Tout ceci est d’ailleurs très bien dit, et avec une délicatesse
que les astronomes écrivains n’ont pas toujours eue. Loin de moi l’idée de
rien conclure contre Bailly de
cette diversité et
de cette flexibilité de talent ! On voit cependant qu’il n’aura rien
d’austère, qu’il est de l’école scientifique fleurie qui se rattache à
Fontenelle et à Mairan ; et, sans aller jusqu’à dire qu’il y a du petit goût
dans Bailly, ce que son Histoire de l’astronomie
démentirait, j’oserai affirmer (car on peut parler avec lui la langue des
tableaux) qu’il y a un peu de mollesse dans ses couches de fond, et que,
dans certaines vues de développement et de lointain qu’offre ce bel ouvrage,
il y a des parties qui, à les presser, se trouveront plutôt élégantes et
spécieuses que solides.
Élève de l’abbé de La Caille, Bailly partagea les derniers travaux et les
calculs de cet habile et infatigable observateur. Il contribua bientôt pour
sa part à l’avancement de la science par ses propres recherches sur les
satellites de Jupiter. Ces recherches de Bailly (1762-1766) seront toujours
son premier, son principal titre de gloire scientifique, a dit M. Arago.
L’envie de m’instruire et d’être utile en m’exerçant, a dit
Bailly lui-même avec une grande modestie, me fit concevoir le projet de
déterminer les inégalités de Jupiter, en supposant toutes les causes de
perturbation que l’on peut soupçonner.
L’entreprise était grande, et j’avoue qu’elle surpassait peut-être mes
forces ; mais j’avais alors deux maîtres (Clairaut et l’abbé de
La Caille) dont les lumières m’auraient conduit au but que je me
proposais, et j’avais devant moi tout le temps nécessaire pour vaincre
les obstacles par des études relatives. Les sciences ont perdu ces deux
hommes illustres dans la force de leur âge ; une mort prématurée a
terminé leurs travaux et leurs succès, et m’a privé des ressources sur
lesquelles j’avais fondé mes espérances. Je me suis trouvé comme un
aveugle laissé sans guide au milieu d’une route presque inconnue.
Il paraît que Bailly n’était point du tout un aveugle et qu’il
s’acquitta de son entreprise de manière à perfectionner sur un point la
science newtonienne, à faire rentrer sous la loi universelle de l’attraction
une province restée jusque-là assez rebelle. Cependant on ne
voit pas qu’il se soit engagé depuis dans aucun travail
considérable et original de ce genre. Sa vocation prononcée et de plus en
plus manifeste, était d’exposer les découvertes d’autrui et d’écrire
l’histoire des inventeurs. Membre de l’Académie des sciences depuis 1763, il
aspirait à en devenir le secrétaire.

****************

(CONSIGNE) Dans le texte sur Bailly, sur quoi portaient les recherches de 1762-1766 que M. Arago présente comme son principal titre de gloire scientifique ?

(DONNÉES FOURNIES)
****************

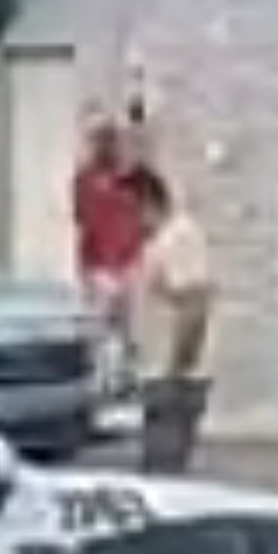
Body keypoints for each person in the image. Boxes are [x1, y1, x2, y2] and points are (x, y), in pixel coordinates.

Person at [73, 117, 163, 400]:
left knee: (128, 325)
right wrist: (87, 270)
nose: (103, 146)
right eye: (98, 140)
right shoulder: (85, 179)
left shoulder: (133, 178)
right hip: (100, 263)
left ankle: (126, 378)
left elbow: (154, 208)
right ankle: (107, 380)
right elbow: (82, 219)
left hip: (129, 259)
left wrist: (146, 231)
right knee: (104, 325)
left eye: (108, 140)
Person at [131, 179, 216, 476]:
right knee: (156, 460)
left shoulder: (179, 238)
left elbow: (194, 302)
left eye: (134, 210)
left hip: (172, 372)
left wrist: (178, 365)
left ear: (150, 204)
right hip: (158, 368)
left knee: (164, 467)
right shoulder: (158, 242)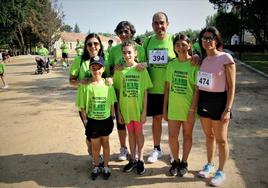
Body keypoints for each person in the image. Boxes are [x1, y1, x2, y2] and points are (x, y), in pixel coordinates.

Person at [196, 26, 236, 187]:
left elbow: (232, 87)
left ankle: (221, 171)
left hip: (220, 102)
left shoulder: (226, 58)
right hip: (204, 100)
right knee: (209, 136)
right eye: (204, 38)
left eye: (210, 37)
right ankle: (210, 164)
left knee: (221, 140)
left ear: (217, 39)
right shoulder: (203, 60)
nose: (207, 41)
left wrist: (228, 109)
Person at [113, 40, 152, 175]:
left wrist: (144, 111)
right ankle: (133, 159)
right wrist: (119, 112)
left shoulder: (141, 69)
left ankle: (140, 159)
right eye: (124, 53)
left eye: (129, 52)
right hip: (126, 110)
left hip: (138, 109)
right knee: (130, 134)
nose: (127, 55)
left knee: (139, 133)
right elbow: (117, 92)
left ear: (135, 53)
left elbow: (146, 91)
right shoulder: (119, 71)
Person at [69, 33, 109, 166]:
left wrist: (110, 79)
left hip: (102, 105)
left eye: (96, 43)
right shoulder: (79, 61)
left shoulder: (105, 59)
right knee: (91, 134)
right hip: (86, 106)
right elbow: (71, 81)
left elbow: (109, 78)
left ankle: (99, 155)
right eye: (89, 44)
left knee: (103, 135)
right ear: (86, 46)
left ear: (100, 45)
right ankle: (93, 153)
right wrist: (81, 81)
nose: (93, 46)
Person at [109, 21, 146, 161]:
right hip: (120, 90)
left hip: (135, 93)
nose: (123, 34)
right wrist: (115, 69)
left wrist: (144, 64)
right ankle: (124, 148)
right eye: (120, 32)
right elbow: (108, 70)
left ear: (132, 32)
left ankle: (137, 154)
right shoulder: (113, 50)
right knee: (121, 122)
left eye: (126, 31)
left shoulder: (140, 48)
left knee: (135, 125)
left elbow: (146, 65)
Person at [163, 34, 199, 177]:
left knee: (187, 135)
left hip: (189, 108)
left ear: (189, 45)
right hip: (174, 108)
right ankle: (176, 161)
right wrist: (164, 108)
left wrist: (192, 109)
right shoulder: (171, 64)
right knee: (172, 136)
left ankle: (184, 162)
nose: (181, 47)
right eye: (177, 45)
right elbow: (167, 88)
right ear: (174, 48)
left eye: (184, 44)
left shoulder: (195, 64)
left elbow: (197, 89)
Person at [143, 12, 176, 163]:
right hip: (154, 89)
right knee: (156, 119)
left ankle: (174, 151)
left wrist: (195, 57)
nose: (159, 26)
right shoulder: (148, 42)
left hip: (172, 90)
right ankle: (157, 149)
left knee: (173, 121)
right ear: (152, 25)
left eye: (162, 22)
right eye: (156, 23)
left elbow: (187, 57)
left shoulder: (174, 40)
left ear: (167, 24)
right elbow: (141, 62)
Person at [77, 56, 117, 180]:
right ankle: (96, 165)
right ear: (90, 69)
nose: (96, 70)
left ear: (103, 69)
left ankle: (106, 166)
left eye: (99, 67)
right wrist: (85, 120)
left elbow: (112, 103)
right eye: (93, 68)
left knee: (105, 143)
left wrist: (112, 117)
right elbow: (82, 106)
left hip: (106, 121)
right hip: (93, 121)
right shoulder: (86, 86)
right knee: (95, 146)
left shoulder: (108, 85)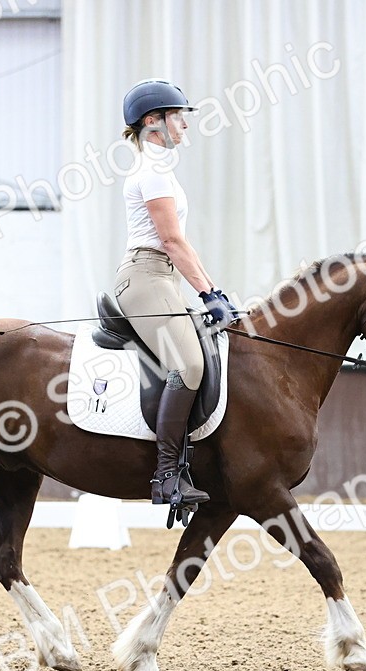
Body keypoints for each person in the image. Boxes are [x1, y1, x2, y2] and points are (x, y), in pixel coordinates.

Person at [115, 79, 239, 507]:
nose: (185, 125)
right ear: (154, 122)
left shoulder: (161, 171)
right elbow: (171, 241)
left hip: (163, 276)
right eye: (177, 116)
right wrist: (207, 294)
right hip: (146, 276)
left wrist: (215, 291)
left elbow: (183, 246)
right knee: (187, 363)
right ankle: (166, 475)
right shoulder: (151, 173)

****************

(CORRIGÉ) Sur les satellites de Jupiter.